Have a co-signer on stand by
If you have a low credit score, consider asking a friend or family member, someone you really trust, to be a co-signer. When they sign the loan with you, they take on the legal obligation to be a backup repayment source for the loan. Adding a co-signer reduces the risk to the lender and can help you qualify for a loan with a lower interest rate.
How to compare auto lenders
Once you have a better understanding of your credit score and history, shop around for different lenders. If you have trouble finding a lender that accepts your credentials, consider lenders known for working with people that have low credit scores.
Before you commit to a lender, get prequalified from a few to get an understanding of the type of loan terms they may provide. Then, you can better compare what lender and loan works best for you.
If you choose to submit applications with several lenders, remember that lenders will perform a hard credit inquiry, which may impact your credit score. It’s best to submit all applications within two weeks so the inquiries will be grouped into one.

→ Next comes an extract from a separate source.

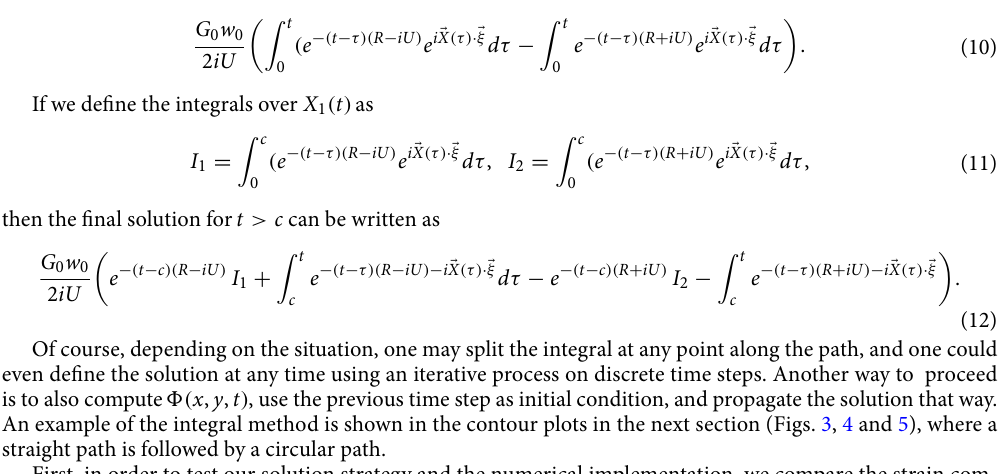
0.17 m over a fluid = 6.5 s. Right panel shows the = 19 =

Pro tip: Before you apply for an auto loan, or any loan, avoid opening new credit cards or loans. Doing so may hurt your chances of qualifying for a loan with better rates.
Alternative financing options
Getting a new auto loan and sticking with it for the entire loan term is a common way people finance their cars, but it is not the only way.
Get a loan and refinance it
If you can’t wait to get a new car, settle for a loan. Even if the loan has unfavorable terms, make monthly payments on time until you can refinance it.
You can refinance your car loan after you make consistent payments for 6 to 12 months. Once you’ve reached that benchmark, you can research lenders and lending platforms, like Upstart, for car refinance options.
Pay cash for a used car
Although you may want to get a new car, consider getting a pre-owned car from a private seller or dealer. You should do your research on the history of the car before you commit, but you may find the price will be lower than a new car. Depending on the price, you may be able to pay cash for a used car.
Wait until the time is right
If you cannot get approved for an auto loan, or you prefer not to pay cash for a pre-owned car, wait to buy a new car. While you wait, work on improving your credit score, paying down your debts, and saving money for a down payment.
Bad credit doesn’t have to mean bad car loan terms
Getting a car loan with bad credit isn’t impossible, it just takes some extra effort.
Because you know more about how your credit score may impact your ability to get a car loan, and what your options are, it’s time to put words into action. Start by checking your credit report and scores, so you have an idea of how they may appear to a lender.
If you don’t have to get a new car right now, wait and make a plan to work on improving your credit. Of course, if you need a car now, shop around and compare loans across lenders so you can find the best rate and terms for you.
Car refinance loans not available in IA, MD, NV, or WV.